▸ **About this exercise**
Lines to restate from the data below: from the one containing "la víctima con las cinco personas actualmente" to the one containing "Fiscalía del Guayas acusó a cinco de los seis", both included. Give them again exactly, and only them.

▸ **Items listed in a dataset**
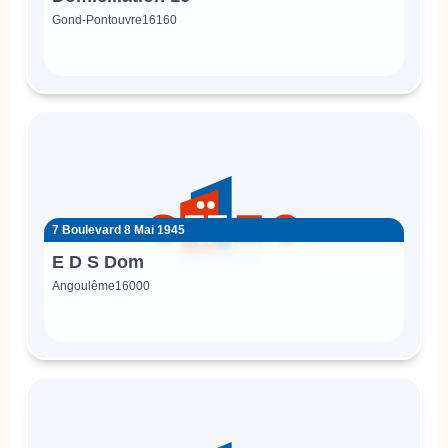
Gond-Pontouvre
16160
7 Boulevard 8 Mai 1945
E D S Dom
Angoulême
16000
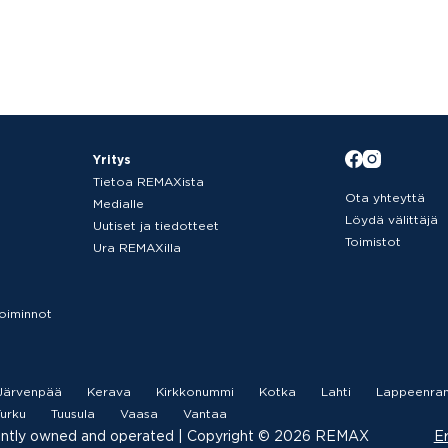
Yritys
Tietoa REMAXista
Ota yhteyttä
Medialle
Löydä välittäjä
Uutiset ja tiedotteet
Toimistot
Ura REMAXilla
etoiminnot
Järvenpää
Kerava
Kirkkonummi
Kotka
Lahti
Lappeenran
urku
Tuusula
Vaasa
Vantaa
ently owned and operated |­ Copyright © 2026 REMAX
Er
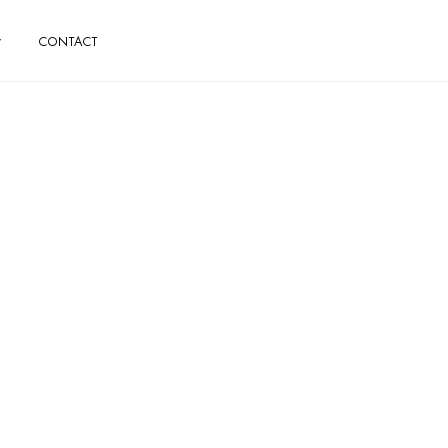
CONTACT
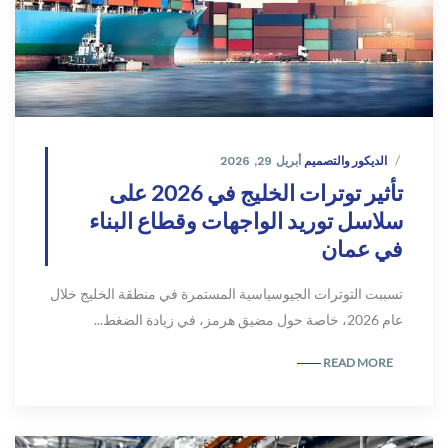
الديكور والتصميم
أبريل 29, 2026
تأثير توترات الخليج في 2026 على
سلاسل توريد الواجهات وقطاع البناء
في عمان
تسببت التوترات الجيوسياسية المستمرة في منطقة الخليج خلال
عام 2026، خاصة حول مضيق هرمز، في زيادة الضغط...
READ MORE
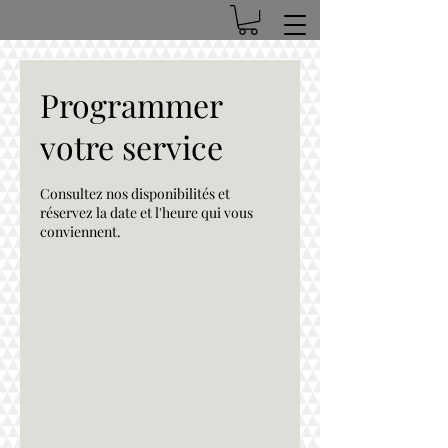
Programmer
votre service
Consultez nos disponibilités et
réservez la date et l'heure qui vous
conviennent.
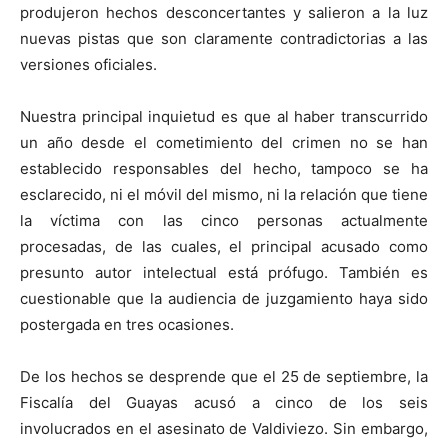
produjeron hechos desconcertantes y salieron a la luz
nuevas pistas que son claramente contradictorias a las
versiones oficiales.
Nuestra principal inquietud es que al haber transcurrido
un año desde el cometimiento del crimen no se han
establecido responsables del hecho, tampoco se ha
esclarecido, ni el móvil del mismo, ni la relación que tiene
la víctima con las cinco personas actualmente
procesadas, de las cuales, el principal acusado como
presunto autor intelectual está prófugo. También es
cuestionable que la audiencia de juzgamiento haya sido
postergada en tres ocasiones.
De los hechos se desprende que el 25 de septiembre, la
Fiscalía del Guayas acusó a cinco de los seis
involucrados en el asesinato de Valdiviezo. Sin embargo,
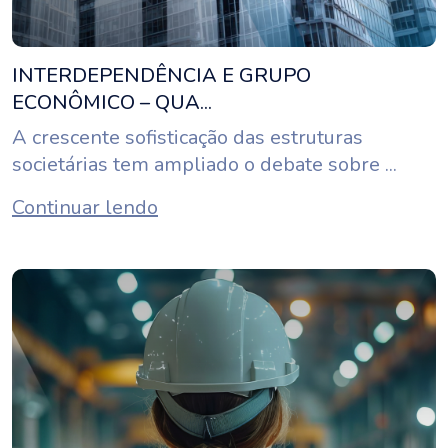
INTERDEPENDÊNCIA E GRUPO
ECONÔMICO – QUA...
A crescente sofisticação das estruturas
societárias tem ampliado o debate sobre ...
Continuar lendo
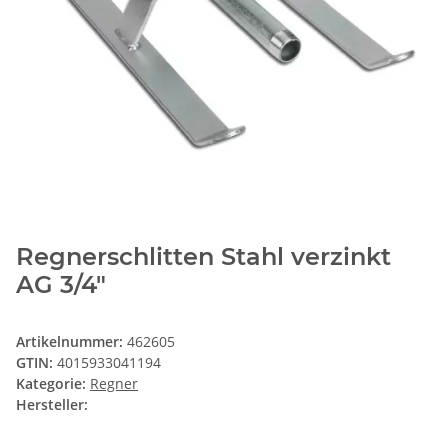
Regnerschlitten Stahl verzinkt
AG 3/4"
Artikelnummer:
462605
GTIN:
4015933041194
Kategorie:
Regner
Hersteller:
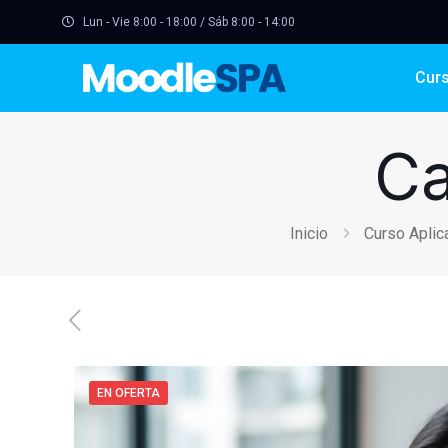
Lun - Vie 8:00 - 18:00 / Sáb 8:00 - 14:00
Cur
Ca
Inicio
Curso Aplic
EN OFERTA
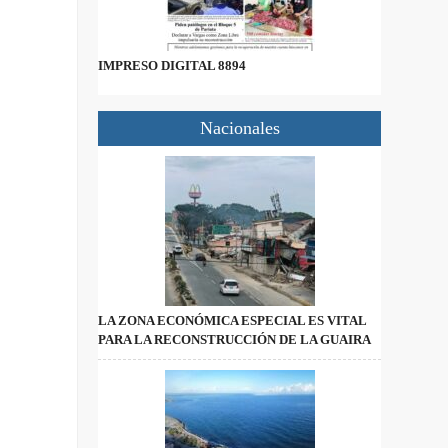
IMPRESO DIGITAL 8894
Nacionales
LA ZONA ECONÓMICA ESPECIAL ES VITAL
PARA LA RECONSTRUCCIÓN DE LA GUAIRA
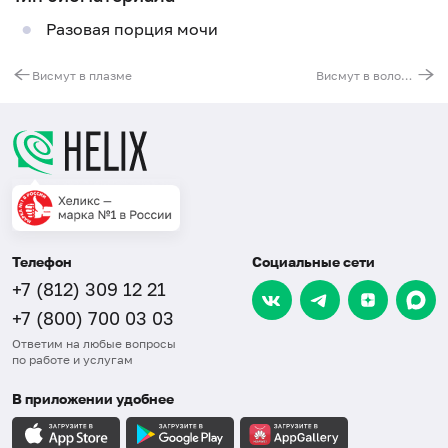
Разовая порция мочи
Висмут в плазме
Висмут в волосах
Телефон
Социальные сети
+7 (812) 309 12 21
+7 (800) 700 03 03
Ответим на любые вопросы
по работе и услугам
В приложении удобнее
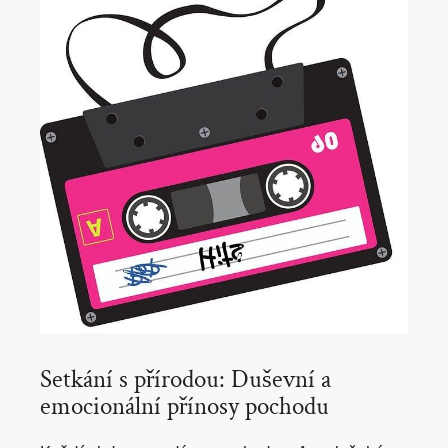
Setkání s přírodou: Duševní a
emocionální přínosy pochodu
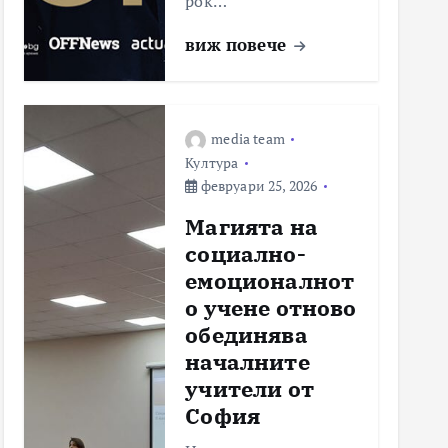
рок…
виж повече
media team
Култура
февруари 25, 2026
Магията на
социално-
емоционалнот
о учене отново
обединява
началните
учители от
София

▸ **Output**
la víctima con las cinco personas actualmente
procesadas, de las cuales, el principal acusado como
presunto autor intelectual está prófugo. También es
cuestionable que la audiencia de juzgamiento haya sido
postergada en tres ocasiones.
De los hechos se desprende que el 25 de septiembre, la
Fiscalía del Guayas acusó a cinco de los seis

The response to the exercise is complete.